Textauszug –
━━━━━━━━━━

Nach 1950 integrierte Stankewitsch sich perfekt in einem von der CIA finanziertem Netzwerk aus Sprachschulen, Flüchtlingsorganisationen und verschiedenen Pressemedien – allesamt mit dem Ziel eine antisowjetische Stimmung in Weißrussland zu schaffen. Jegliche Kritik, auch nachdem er sich vor anderen Weißrussen mit seinen Taten von Baryssau rühmte, blieb ungehört. Im Jahre 1959 erhielt er ein lange erhofftes Einreisvisum für die USA und ließ sich in New York City nieder. Später, im Jahre 1969, wurde Stankewitsch amerikanischer Staatsbürger. Ein im Jahre 1980 eingeleitetes Ausbürgerungs- und Abschiebeverfahren konnte nicht beendet werden – denn Stankewitsch verstab im November 1980.

━━━━━━━━━━

Quelldaten:
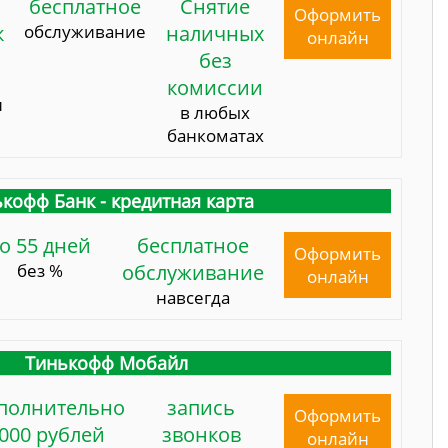
бесплатное
Снятие
Оформить
к
обслуживание
наличных
онлайн
без
комиссии
и
в любых
банкоматах
кофф Банк - кредитная карта
о 55 дней
бесплатное
Оформить
без %
обслуживание
онлайн
навсегда
Тинькофф Мобайл
полнительно
запись
Оформить
000 рублей
звонков
онлайн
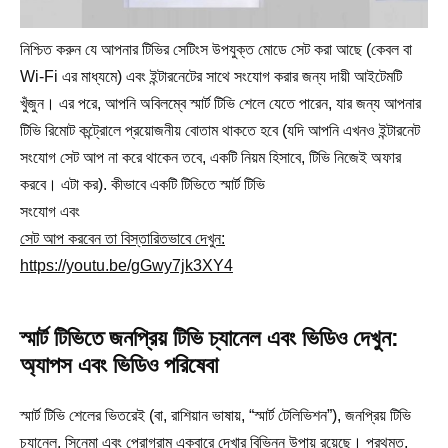
নিশ্চিত করুন যে আপনার টিভির সেটিংস উপযুক্ত মোডে সেট করা আছে (কেবল বা
Wi-Fi এর মাধ্যমে) এবং ইন্টারনেটের সাথে সংযোগ করার জন্য দায়ী আইটেমটি
খুঁজুন। এর পরে, আপনি অবিলম্বে স্মার্ট টিভি শেলে যেতে পারেন, যার জন্য আপনার
টিভি রিমোট কন্ট্রোলে প্রয়োজনীয় বোতাম থাকতে হবে (যদি আপনি এখনও ইন্টারনেট
সংযোগ সেট আপ না করে থাকেন তবে, একটি নিয়ম হিসাবে, টিভি নিজেই অফার
করবে। এটা কর). কীভাবে একটি টিভিতে স্মার্ট টিভি
সংযোগ এবং
সেট আপ করবেন তা বিস্তারিতভাবে দেখুন:
https://youtu.be/gGwy7jk3XY4
স্মার্ট টিভিতে জনপ্রিয় টিভি চ্যানেল এবং ভিডিও দেখুন:
অ্যাপস এবং ভিডিও পরিষেবা
স্মার্ট টিভি শেলের ভিতরেই (বা, রাশিয়ান ভাষায়, “স্মার্ট টেলিভিশন”), জনপ্রিয় টিভি
চ্যানেল, সিনেমা এবং প্রোগ্রাম একবারে দেখার বিভিন্ন উপায় রয়েছে। প্রথমত,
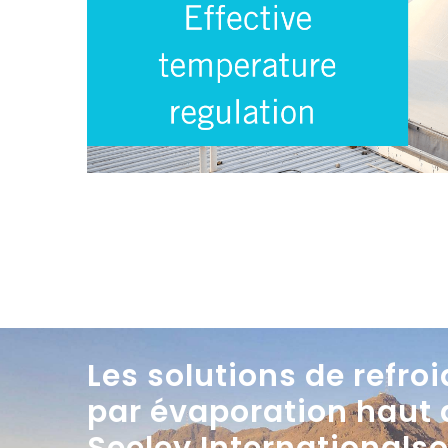
Les solutions de refro
par évaporation haut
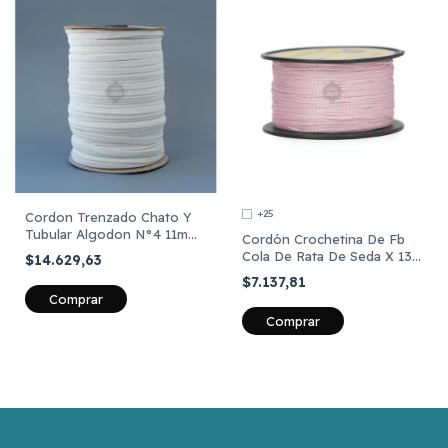
+25
Cordon Trenzado Chato Y
Tubular Algodon N°4 11mm
Cordón Crochetina De Fb
X100 Metros
Cola De Rata De Seda X 138
$14.629,63
Metros
$7.137,81
Comprar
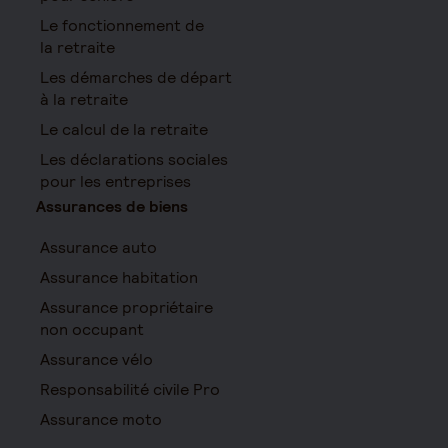
Le fonctionnement de
la retraite
Les démarches de départ
à la retraite
Le calcul de la retraite
Les déclarations sociales
pour les entreprises
Assurances de biens
Assurance auto
Assurance habitation
Assurance propriétaire
non occupant
Assurance vélo
Responsabilité civile Pro
Assurance moto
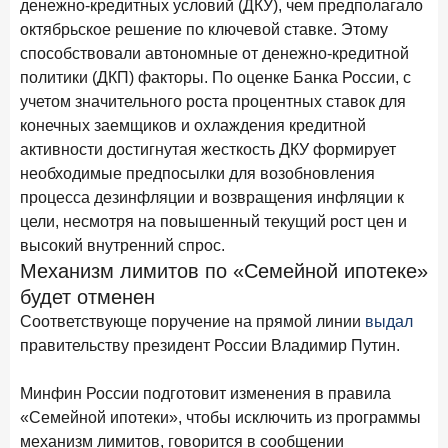
денежно-кредитных условий (ДКУ), чем предполагало
Рассылка Frank RG
октябрьское решение по ключевой ставке. Этому
Итоги недели, наша трактовка основных событий
способствовали автономные от денежно-кредитной
на банковском рынке
политики (ДКП) факторы. По оценке Банка России, с
учетом значительного роста процентных ставок для
конечных заемщиков и охлаждения кредитной
активности достигнутая жесткость ДКУ формирует
необходимые предпосылки для возобновления
ПОДПИСАТЬСЯ
процесса дезинфляции и возвращения инфляции к
Я согласен с условиями
обработки данных
цели, несмотря на повышенный текущий рост цен и
высокий внутренний спрос.
Механизм лимитов по «Семейной ипотеке»
8 июня 2026 года
ИССЛЕДОВАНИЕ
будет отменен
По итогам мая 2026 года объем выдач кредитов
составил 993,8 млрд руб.
Соответствующе поручение на прямой линии
выдал
правительству президент России Владимир Путин.
4 июня 2026 года
ИССЛЕДОВАНИЕ
Синергия интеллектов: будущее контакт-центров в
Минфин России подготовит изменения в правила
партнерстве человека и технологий
«Семейной ипотеки», чтобы исключить из программы
1 июня 2026 года
механизм лимитов, говорится в сообщении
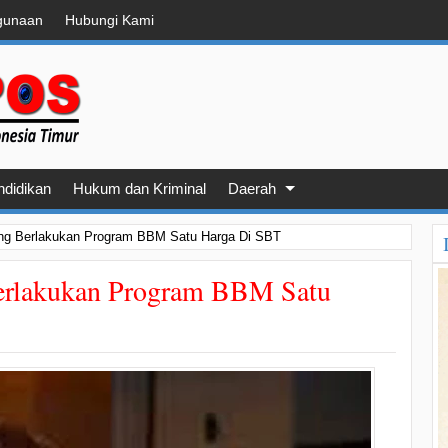
gunaan
Hubungi Kami
ndidikan
Hukum dan Kriminal
Daerah
ng Berlakukan Program BBM Satu Harga Di SBT
erlakukan Program BBM Satu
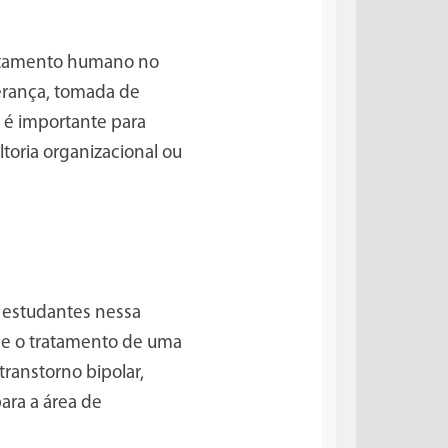
ortamento humano no
erança, tomada de
a é importante para
toria organizacional ou
s estudantes nessa
) e o tratamento de uma
transtorno bipolar,
ara a área de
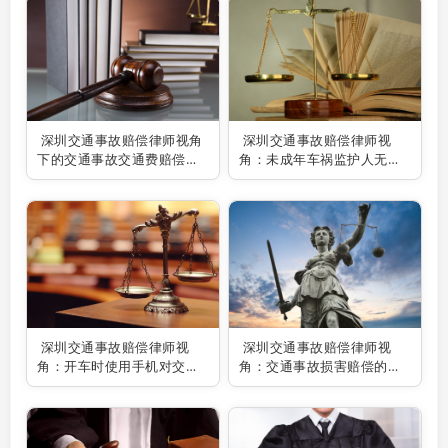
深圳交通事故赔偿律师视角
深圳交通事故赔偿律师视
下的交通事故交通费赔偿标
角：未成年车祸监护人无力
准解析
赔偿之应对策略
深圳交通事故赔偿律师视
深圳交通事故赔偿律师视
角：开车时使用手机对交通
角：交通事故损害赔偿的调
事故赔偿的影响探究
解之道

━━━━━━━━━━

Gib aus dem Textauszug über Stankewitsch wörtlich den Abschnitt wieder, der mit den Worten „Nach 1950 integrierte“ beginnt und mit „im November 1980.“ endet.

Nach 1950 integrierte Stankewitsch sich perfekt in einem von der CIA finanziertem Netzwerk aus Sprachschulen, Flüchtlingsorganisationen und verschiedenen Pressemedien – allesamt mit dem Ziel eine antisowjetische Stimmung in Weißrussland zu schaffen. Jegliche Kritik, auch nachdem er sich vor anderen Weißrussen mit seinen Taten von Baryssau rühmte, blieb ungehört. Im Jahre 1959 erhielt er ein lange erhofftes Einreisvisum für die USA und ließ sich in New York City nieder. Später, im Jahre 1969, wurde Stankewitsch amerikanischer Staatsbürger. Ein im Jahre 1980 eingeleitetes Ausbürgerungs- und Abschiebeverfahren konnte nicht beendet werden – denn Stankewitsch verstab im November 1980.